Surgery · Trauma and Emergency Surgery (ATLS, Burns, Abdominal Trauma, Head Injury)

Damage control resuscitation (DCR) in massive haemorrhage has replaced traditional crystalloid-heavy resuscitation. What is the recommended ratio of packed red cells to fresh frozen plasma to platelets in DCR?
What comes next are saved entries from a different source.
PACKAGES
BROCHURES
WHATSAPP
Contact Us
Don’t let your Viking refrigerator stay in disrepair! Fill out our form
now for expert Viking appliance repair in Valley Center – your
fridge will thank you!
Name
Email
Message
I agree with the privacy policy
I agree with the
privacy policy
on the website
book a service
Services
  • A 4:2:1 (RBC:FFP:Platelets)
  • B 1:1:1 (RBC:FFP:Platelets)
  • C 6:1:1 (RBC:FFP:Platelets)
  • D 2:1:0.5 (RBC:FFP:Platelets)
Correct answer: B. 1:1:1 (RBC:FFP:Platelets)

Explanation

Damage control resuscitation uses a balanced 1:1:1 ratio of packed red blood cells:fresh frozen plasma:platelets to approximate whole blood composition, minimise dilutional coagulopathy, and reverse the lethal triad of acidosis, hypothermia, and coagulopathy. This replaced traditional high-volume crystalloid resuscitation which dilutes clotting factors. The PROPPR trial (2015) confirmed that 1:1:1 improved 24-hour and 30-day survival compared to 1:1:2. Permissive hypotension (target MAP 50 mmHg or systolic 80-90 mmHg) is also practised until haemorrhage control.

Reference: Bailey & Love's Short Practice of Surgery, 27th ed.